Quiet Fireworks: A Kinder, Gentler Way to Celebrate

Roberta F, Wikimedia Commons // CC BY-SA 3.0
Roberta F, Wikimedia Commons // CC BY-SA 3.0 / Roberta F, Wikimedia Commons // CC BY-SA 3.0

This past New Year’s Eve, the Italian town of Collecchio enacted a quiet-fireworks-only rule to reduce the harm to local animals. Why?

If you’ve ever watched a dog cowering in a closet or under a table on July 4, you know full well how much animals hate fireworks. It’s not just pets; studies have shown that the noise created by fireworks displays creates major disruptions to wildlife and livestock. Birds take flight when they should be sleeping, and some become disoriented in the post-explosion haze. Animals like rabbits and deer become frantic and can flee onto roadways or get lost.

Not all humans are so hot on fireworks, either. Think of the small children you see every year, screaming, crying and covering their ears as the big show begins (sorry about that, Mom). Then there are the combat veterans with post-traumatic stress disorder, many of whom are triggered by the sounds of explosions. 

Nobody wants to hurt children, veterans, dogs, or bunnies, but we also don’t want to give up our glittering overhead extravaganzas. Fortunately, there’s a compromise: quiet fireworks.

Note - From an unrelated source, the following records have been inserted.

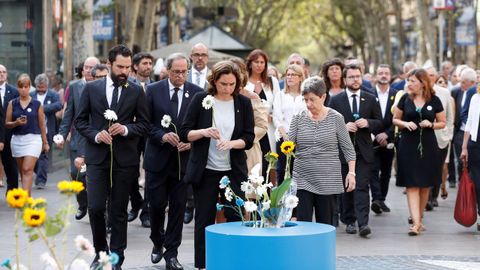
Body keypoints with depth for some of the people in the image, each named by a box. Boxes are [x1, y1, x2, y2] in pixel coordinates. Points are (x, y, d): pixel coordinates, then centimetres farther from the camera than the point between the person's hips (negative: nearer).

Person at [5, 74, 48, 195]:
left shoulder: (37, 104, 2)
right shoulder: (12, 104, 6)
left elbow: (42, 125, 7)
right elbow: (7, 123, 6)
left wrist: (45, 142, 10)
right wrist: (16, 123, -14)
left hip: (33, 139, -3)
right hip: (17, 139, 3)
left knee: (27, 170, -14)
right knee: (22, 171, 10)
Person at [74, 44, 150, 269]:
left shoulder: (136, 91, 4)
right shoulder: (91, 88, 4)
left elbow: (144, 124, 6)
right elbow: (80, 121, 7)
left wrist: (126, 129, -12)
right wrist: (95, 135, -10)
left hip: (125, 158, 0)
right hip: (97, 156, 0)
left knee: (119, 211, 5)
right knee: (95, 207, -7)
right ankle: (100, 251, 14)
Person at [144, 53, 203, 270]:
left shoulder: (197, 93, 2)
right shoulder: (153, 90, 0)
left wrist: (191, 142, -12)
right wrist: (162, 136, -16)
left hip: (183, 158, 1)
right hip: (158, 157, -1)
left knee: (178, 207, 2)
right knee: (156, 204, 4)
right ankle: (158, 243, 29)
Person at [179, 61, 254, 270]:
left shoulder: (243, 103, 2)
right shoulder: (200, 100, -1)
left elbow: (249, 138, 0)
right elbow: (184, 133, -1)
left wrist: (231, 143, -20)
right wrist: (203, 132, -20)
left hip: (233, 171, 1)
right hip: (205, 171, -1)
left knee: (235, 218, -2)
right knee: (204, 219, 4)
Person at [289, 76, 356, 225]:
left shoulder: (336, 118, 0)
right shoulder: (298, 119, 4)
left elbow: (348, 148, 4)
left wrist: (351, 172, -4)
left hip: (328, 182, -1)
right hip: (302, 180, 1)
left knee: (326, 224, 4)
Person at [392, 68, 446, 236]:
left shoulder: (434, 100, 0)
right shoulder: (405, 99, 2)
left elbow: (442, 123, 7)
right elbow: (395, 119, 10)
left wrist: (431, 124, -12)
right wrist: (405, 124, -10)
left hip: (428, 146, 0)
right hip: (408, 145, 0)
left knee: (425, 184, 8)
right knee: (412, 185, -7)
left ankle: (419, 217, 25)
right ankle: (416, 223, -12)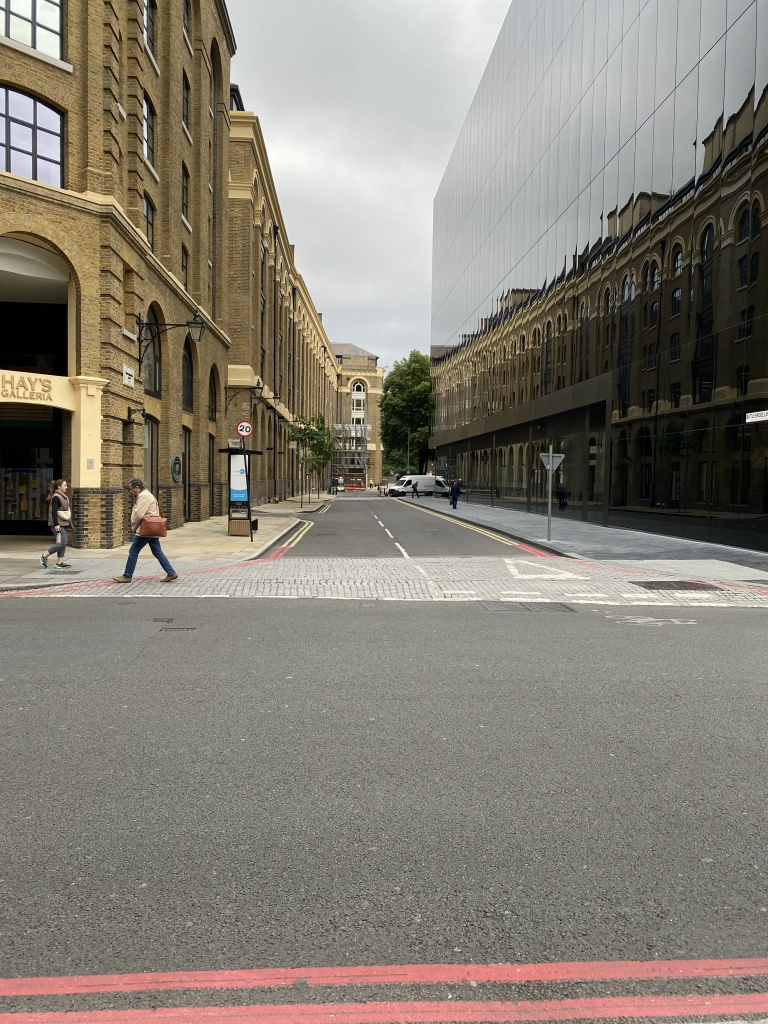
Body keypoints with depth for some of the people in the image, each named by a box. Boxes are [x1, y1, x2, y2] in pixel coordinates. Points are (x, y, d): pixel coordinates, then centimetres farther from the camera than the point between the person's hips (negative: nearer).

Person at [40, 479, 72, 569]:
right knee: (62, 543, -13)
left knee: (64, 543, 5)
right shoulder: (56, 497, -11)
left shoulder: (64, 497, 18)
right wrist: (56, 524, -22)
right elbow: (54, 511, -17)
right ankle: (44, 556, -1)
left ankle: (59, 562, 7)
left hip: (64, 523, 9)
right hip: (58, 524, -9)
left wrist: (69, 523, 23)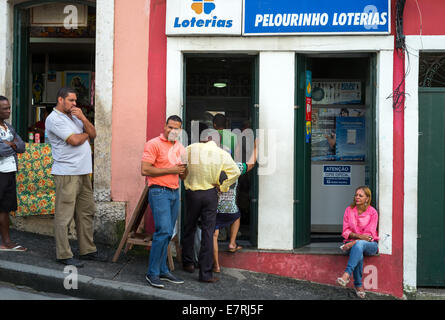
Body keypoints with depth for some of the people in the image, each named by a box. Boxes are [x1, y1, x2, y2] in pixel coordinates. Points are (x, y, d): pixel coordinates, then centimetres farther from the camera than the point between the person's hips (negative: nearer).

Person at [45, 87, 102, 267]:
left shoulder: (74, 116, 19)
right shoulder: (54, 119, -8)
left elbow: (93, 134, 11)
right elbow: (74, 140, -17)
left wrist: (83, 118, -4)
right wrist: (85, 134, 4)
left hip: (83, 172, 9)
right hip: (66, 173, -9)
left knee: (86, 212, 12)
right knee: (64, 215, -4)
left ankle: (87, 250, 21)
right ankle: (64, 255, 3)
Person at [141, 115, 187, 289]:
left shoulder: (180, 148, 17)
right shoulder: (154, 144, -4)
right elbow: (145, 170, -13)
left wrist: (184, 170, -1)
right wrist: (170, 170, -13)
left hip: (175, 193, 7)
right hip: (159, 191, -7)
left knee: (167, 234, 8)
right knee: (163, 231, -15)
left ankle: (163, 271, 15)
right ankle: (152, 273, -7)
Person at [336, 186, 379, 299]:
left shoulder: (372, 212, -3)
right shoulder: (349, 210, 5)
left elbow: (370, 234, -9)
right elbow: (345, 231, 3)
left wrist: (355, 241, -23)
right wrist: (359, 236, -15)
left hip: (369, 245, -2)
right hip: (352, 243, 2)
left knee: (359, 244, -38)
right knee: (359, 255, -34)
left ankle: (347, 274, -47)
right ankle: (358, 285, -25)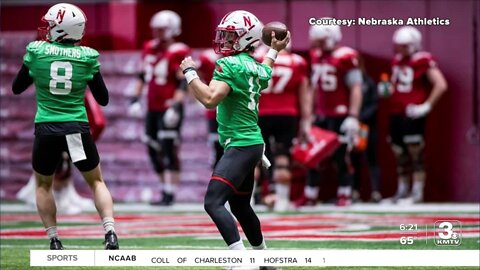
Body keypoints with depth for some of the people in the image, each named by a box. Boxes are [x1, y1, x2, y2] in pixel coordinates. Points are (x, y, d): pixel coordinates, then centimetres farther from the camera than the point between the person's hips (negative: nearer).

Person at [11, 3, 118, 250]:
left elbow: (17, 88, 12)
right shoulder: (87, 56, -2)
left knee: (43, 185, 22)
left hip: (47, 129, 0)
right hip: (77, 128, 0)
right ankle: (110, 233, -1)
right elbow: (103, 99, 8)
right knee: (96, 181, 17)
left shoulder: (36, 51, -3)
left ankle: (54, 242, 15)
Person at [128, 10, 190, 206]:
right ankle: (166, 187, 22)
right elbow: (142, 76, 20)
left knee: (169, 150, -8)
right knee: (153, 150, 10)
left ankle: (169, 193, -6)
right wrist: (136, 98, 15)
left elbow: (183, 83, -15)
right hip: (153, 108, 8)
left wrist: (176, 105, -22)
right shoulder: (149, 49, 12)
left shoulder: (178, 53, -11)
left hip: (169, 108, -8)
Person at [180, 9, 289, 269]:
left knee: (213, 203, -20)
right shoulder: (257, 68, 12)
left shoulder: (230, 65, -15)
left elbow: (210, 99, -26)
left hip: (240, 146, -10)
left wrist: (189, 72, -14)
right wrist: (273, 52, 52)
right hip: (251, 143, 10)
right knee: (240, 206, 24)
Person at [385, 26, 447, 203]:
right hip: (396, 113, 8)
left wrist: (427, 106, -15)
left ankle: (417, 192, 0)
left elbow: (441, 85, -14)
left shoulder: (423, 61, -11)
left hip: (412, 114, -8)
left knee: (415, 153, -4)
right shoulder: (397, 60, 13)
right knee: (400, 154, 12)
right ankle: (402, 190, 22)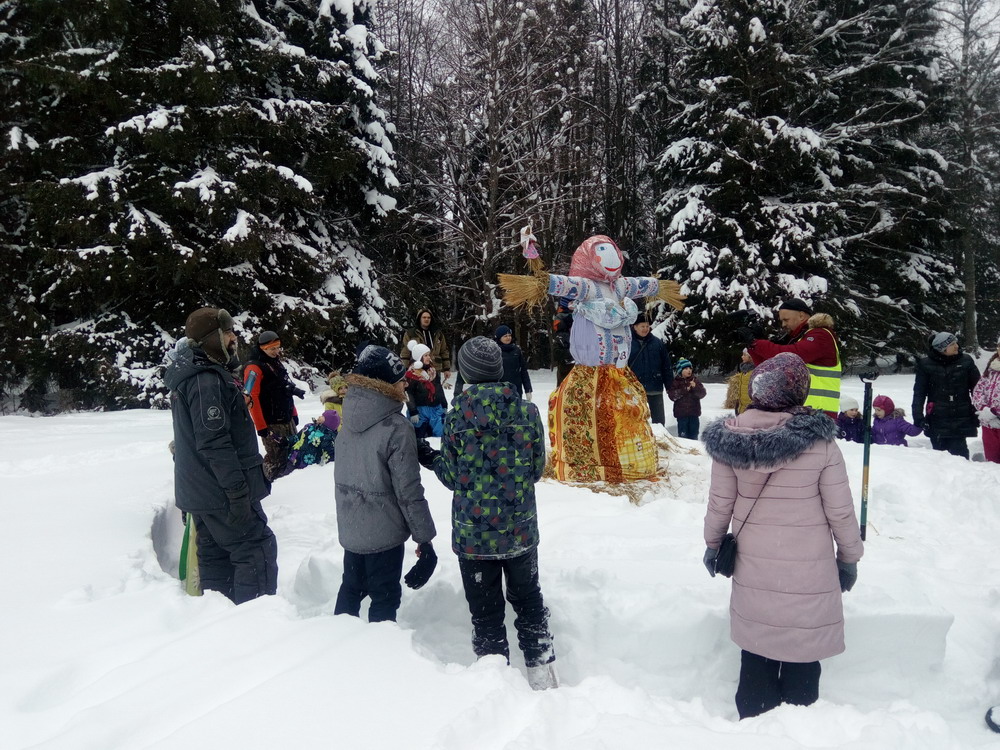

Sometimes billed as “silent fireworks,” quiet fireworks are just that: explosives with the sound turned all the way down. The visuals are just as good; it’s only the ear-splitting noise that goes away.

Not every pyrotechnics manufacturer offers quiet fireworks, but they’re becoming much more common. One wedding venue in the UK has switched to silent fireworks.  

Interested in converting your local fireworks display? Contact your town officials and tell them they’ve got options.